Even though twitter has been around since 2006, it is the odds-on favorite to be “the big idea” of 2009.

It is still in its infancy as a business model, but how will twitter do as a public utility?

Utilities have a unique service model. As network-based businesses, they have to manage capacity surges. twitter has already experienced this, and has the outage history to prove it.

They require layers of redundancy built into their operations to resist failure, as twitter found out this week when a DDOS attack brought the site down for several hours.

They need service operability in times of crisis, to the point where they can be considered critical services. twitter has already seen this with the Iranian election, which kept them operating by Presidential decree to help Iranians deprived of any other media outlet beyond planned system outages.

Twitter is developing very strong social bonds with users, primarily through the network value of its other users.

Utilities, though, are often taken for granted once they mature.

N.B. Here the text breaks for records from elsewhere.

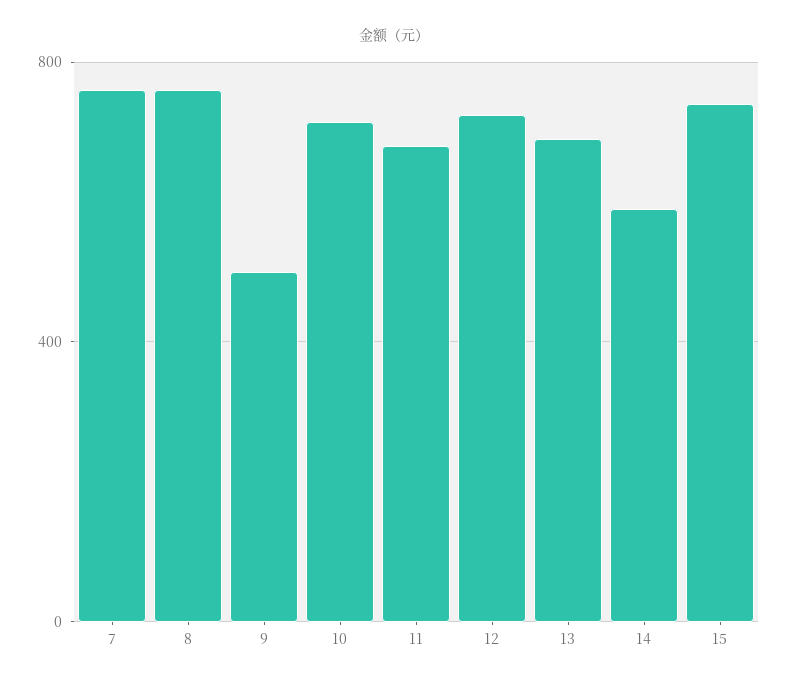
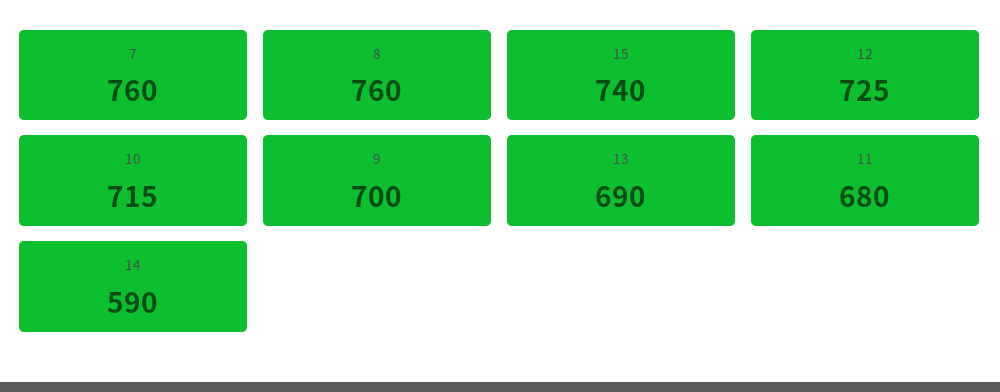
9: 500 -> 700

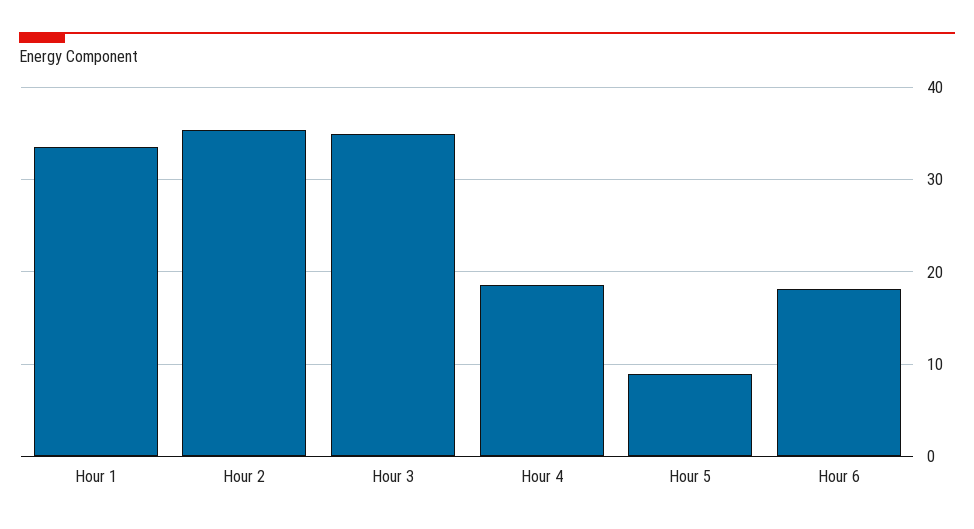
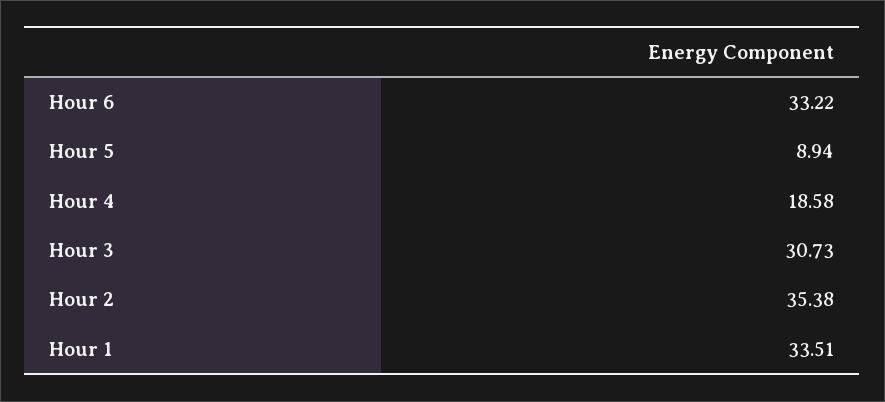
Hour 3: 35 -> 30.73
Hour 6: 18 -> 33.22

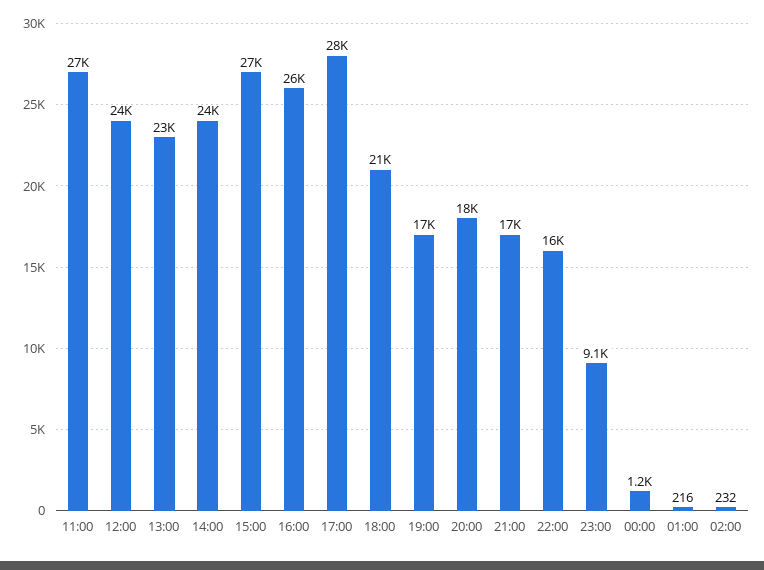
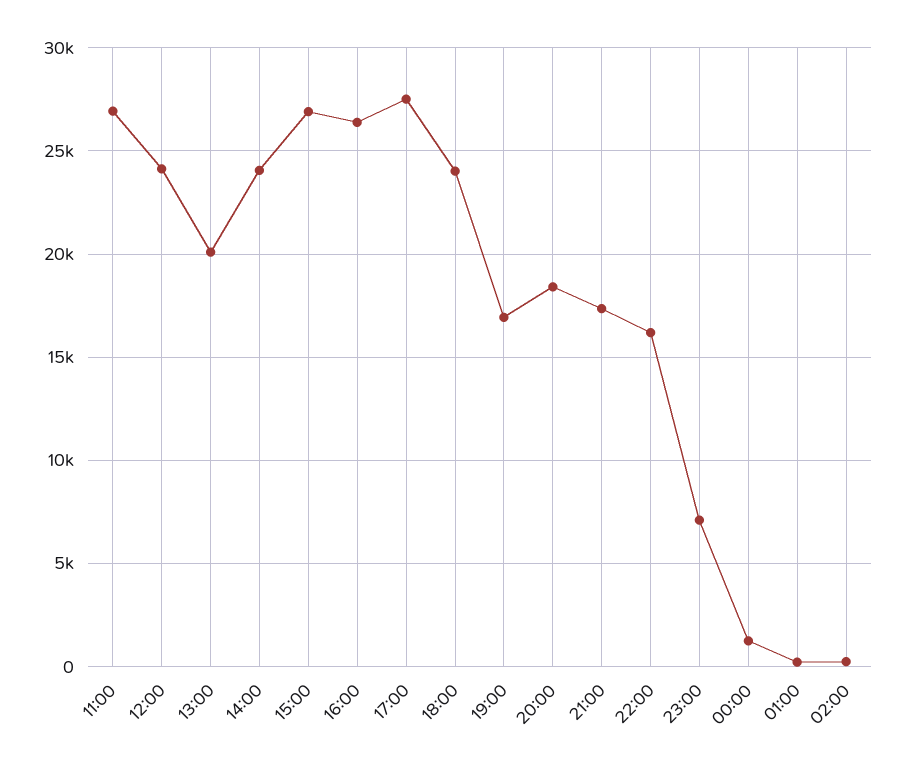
13:00: 23000 -> 20000
18:00: 21000 -> 24000
23:00: 9100 -> 7000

Will this happen as companies and individuals view twitter as an indispensable part of their lives / business models / marketing plans?

Will customers start to define value in more economic terms, with service features such as “up-time” seen more and more as table stakes than differentiator? Will expectations increase and tolerance for inadequate service levels, quite high today, decrease with ever more demanding customers. Will we complain about twitter the way we do today about the power company, the cable company, the gas company and the water utility?

Twitter will have to survive a lot of challenges to get to face these problems, but I have to wonder if we will someday look at this novel service for interpersonal and business connectivity as an indispensable utility, with the same service expectations we have come to expect from our mobile service provider.

2 comments:

Mike Brown said...

If Twitter screws up, make sure you don't pay your Twitter bill that month. That will show them!

It is an interesting phenomenon about the expectations we place on something no one explicitly pays for. Right now, I'm not sure it even reaches the level of inconvenience when Twitter is down (in some respects, it feels like a relief).

Chris Reaburn said...

I agree that expectations are pretty low right now, but as Twitter is activated more & more as a marketing (or even service operations) vehicle, I have to think expectations will rise beyond what they are today.

When Twitter comes back up from some downtime, the first few hours I get tweets from the corporate sites apologizing for being absent from their following. How long will companies like Starbucks, In & Out, Microsoft want to apologize to followers for service interruptions that they are not responsible for?

What if you're "stocktwits.com", and your business model depends on Twitter up-time?

I don't know that Twitter could sustain a pay model just yet - too many alternatives. Perhaps they could develop a parallel system that allows power users (i.e. paying corporate customers) to stay active and have their tweets read, even the rest of the site is down.

Then again, given a chance to cut through the personal clutter, you might see corporations with a marketing agenda pushing for downtime to capture more of the audience's attention.

Think back to the early days of television. How much would someone have paid, (knowing what they do now) to sponsor the Indian Head Test Pattern in the 40's?